#### QUESTÕES DE ESTUDO
1 - Reproduza o trecho do texto sobre Francis Bacon entre "Folha - Em que" e "emoções mais extremas.", inclusive, atualizando "boca" para "língua".
2 - Segundo o texto sobre Francis Bacon, em que ano Dawn Ades curou uma grande retrospectiva do artista na Tate Gallery?

O pintor Francis Bacon (1909-1992), que devorou as mais distintas manifestações da história da arte para produzir uma pintura figurativa única e personalizada, chega ao Brasil em outubro, para a 24ª Bienal. A curadora da mostra, Dawn Ades, adianta aqui obras e conceitos que trará ao evento


CELSO FIORAVANTE
enviado especial a Londres


Depois de mais de 25 anos de ausência, o pintor irlandês Francis Bacon (1909-1992) está voltando ao Brasil. É uma das mais aguardadas estrelas da próxima edição da Bienal, que será realizada entre 4 de outubro e 13 de dezembro e tem como fio condutor a antropofagia.
A curadoria é da curadora e professora inglesa de história da arte Dawn Ades, que já curou, em 1985, uma grande retrospectiva do artista, na Tate Gallery, em Londres. Organizou também, em 1989, a maior exposição de arte latino-americana na Inglaterra, na londrina Hayward Gallery, com mais de 400 obras.
A curadora é conhecida dos brasileiros. Ela é autora de dois livros de referência fundamentais lançados aqui: "Arte na América Latina" e "Figuras e Semelhanças", sobre a obra de Siron Franco.
Para a Bienal, Dawn cura ainda, com o francês Didier Ottinger, a sala dedicada ao surrealismo e ao dadaísmo.

Folha - Em que Bacon é antropofágico?
Dawn Ades -
Acho Bacon antropofágico e canibalístico em diferentes níveis. Primeiro, pela maneira como ele usa, absorve e reorganiza imagens de outros artistas. Outra característica é a forma como ele trabalha o corpo humano, a maneira como o canibalismo se torna uma manifestação do desejo pelo outro. Esses dois aspectos serão visíveis na mostra.
Folha - A obsessão de Bacon pela boca teria também uma conotação canibalística?
Dawn -
Poderia se relacionar com o ato da ingestão, mas ele pinta a boca sob diferentes perspectivas. Eu vejo a forma como ele pinta a boca em relação ao grito humano, que é a forma de o corpo expelir suas emoções mais extremas.

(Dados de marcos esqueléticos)
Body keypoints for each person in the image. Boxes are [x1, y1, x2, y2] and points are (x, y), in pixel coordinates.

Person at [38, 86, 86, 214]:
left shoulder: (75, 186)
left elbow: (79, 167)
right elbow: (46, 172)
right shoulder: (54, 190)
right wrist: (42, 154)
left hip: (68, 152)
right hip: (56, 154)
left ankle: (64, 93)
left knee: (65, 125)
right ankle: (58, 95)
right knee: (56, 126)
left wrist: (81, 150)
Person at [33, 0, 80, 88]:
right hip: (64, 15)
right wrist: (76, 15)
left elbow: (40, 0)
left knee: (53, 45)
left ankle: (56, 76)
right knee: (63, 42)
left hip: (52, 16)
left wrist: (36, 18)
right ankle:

#### RESULTADOS EM ORDEM
1 -
Folha - Em que Bacon é antropofágico?
Dawn Ades -
Acho Bacon antropofágico e canibalístico em diferentes níveis. Primeiro, pela maneira como ele usa, absorve e reorganiza imagens de outros artistas. Outra característica é a forma como ele trabalha o corpo humano, a maneira como o canibalismo se torna uma manifestação do desejo pelo outro. Esses dois aspectos serão visíveis na mostra.
Folha - A obsessão de Bacon pela língua teria também uma conotação canibalística?
Dawn -
Poderia se relacionar com o ato da ingestão, mas ele pinta a língua sob diferentes perspectivas. Eu vejo a forma como ele pinta a língua em relação ao grito humano, que é a forma de o corpo expelir suas emoções mais extremas.

2 - Em 1985.